Recently on a trip to Melbourne, Australia, we were driving down a particular street when my son, unprompted, said, “That’s where I took the tram with daddy.” I thought he was referring to South Africa and was confused. But then I realised. Six months earlier he had indeed taken a very short tram ride with my husband at that very place. Two stops, in fact. But clearly the experience – away from home and the familiar – had stayed with him long after we adults had forgotten.
Those Everest moments will continue to follow us. There will be more tantrums at tourist attractions. There will be more jet-lagged, sleep-deprived, long-haul economy flights. And it’s true that, a few months on, I’m not sure my boy even remembers where Melbourne is.
We have a velociraptor at home that I bought him as a reward at an airport on another single parent journey somewhere. He doesn’t know where we got it (and neither do I) but that dinosaur has such a strong emotional association for him that he always reminds me “You bought this for me, mummy”.

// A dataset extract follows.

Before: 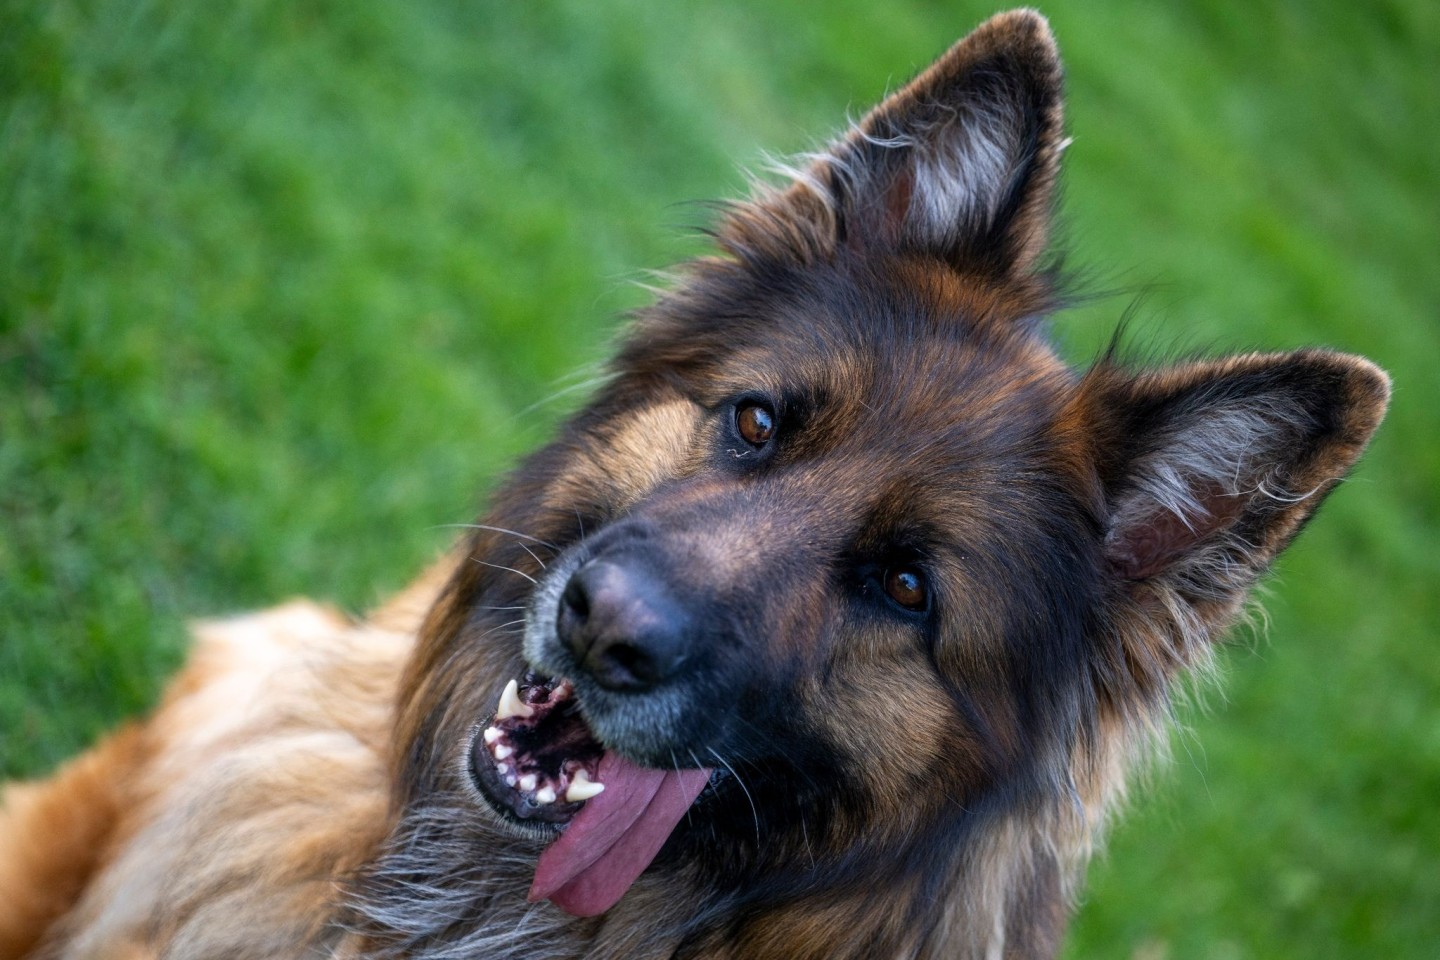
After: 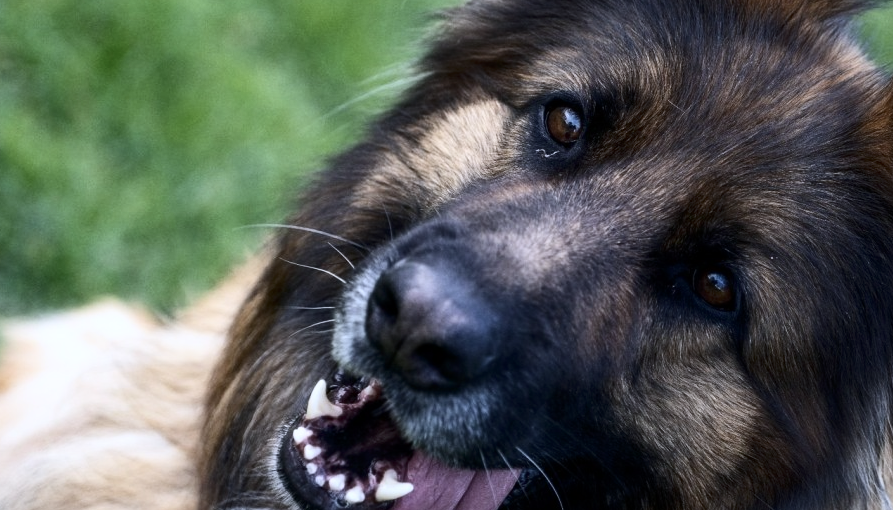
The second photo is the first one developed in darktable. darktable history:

He may not covet a full passport like I do, but my son is retaining experiences of different cultures, people, places and things from all over the world.
And it’s because of the memories and those Mary Poppins flashbacks that I keep filling my travel bucket list, faster than I can empty it.
Aimee Chan is a writer and magazine editor who has been published in international mastheads such as CNN, Harper’s BAZAAR, ELLE, Cosmopolitan, suitcases&strollers and The Weekend Australian. Her work has taken her all over the world from Bhutan to Vietnam, Cambodia to Hong Kong.
I love her “why”… that Mary Poppins related to Malaysia. That’s it in a nutshell, isn’t it? That travel makes the world at once a bigger, and a smaller, place to a child… to all of us.
Great insights!! Aimee is very brave travelling with a two year old internationally alone! very inspiring!!
I love how kids can connect dots, like Aimee’s son did when referring to the kite flying in Malaysia. We don’t give kids enough credit for what they DO remember…which is surprisingly more than we think!
Do agreed with the Aimee’s that travel add value and help to put stress aside from your life, its look cool that both Aimee’s and his son enjoying on Road’s and participating in different cultural activities.
Such a great story. I love living through the lens of my childs travel experiences. The other day, she asked if we will be able to find a cheese called Chausée aux moines, ( a very stinky feet smelling cheese from Frace). I love that she is already preparing for all the differences in food and activities to come and although not happy about it, she accepts it. ME, i am glad there is no chausée aux moines because it really does stink to the high heavans. 🙂
Ah… love those Mary Poppins moments! It’s interesting to me that while I always feel a little nervous at the airport, my kid takes it all in stride. I think this might have something to do with her having been in airports when she was quite young- it doesn’t feel ‘foreign’ to her, and she actually looks forward to it!
What a great post! Forming memories is a lot easier when you have a specific destination to link them to.
Beautiful, I love those examples when the memories flood back to you. It is such a deep joy!
How can spending some great time with his family ever be anything but a fantastic childhood for your little one! Regardless of the travel specific benefits, that one there is pretty good too! Great post
Awesome post. Mostly focus on the child growths time and its experience in various things. Thanks for valuable sharing.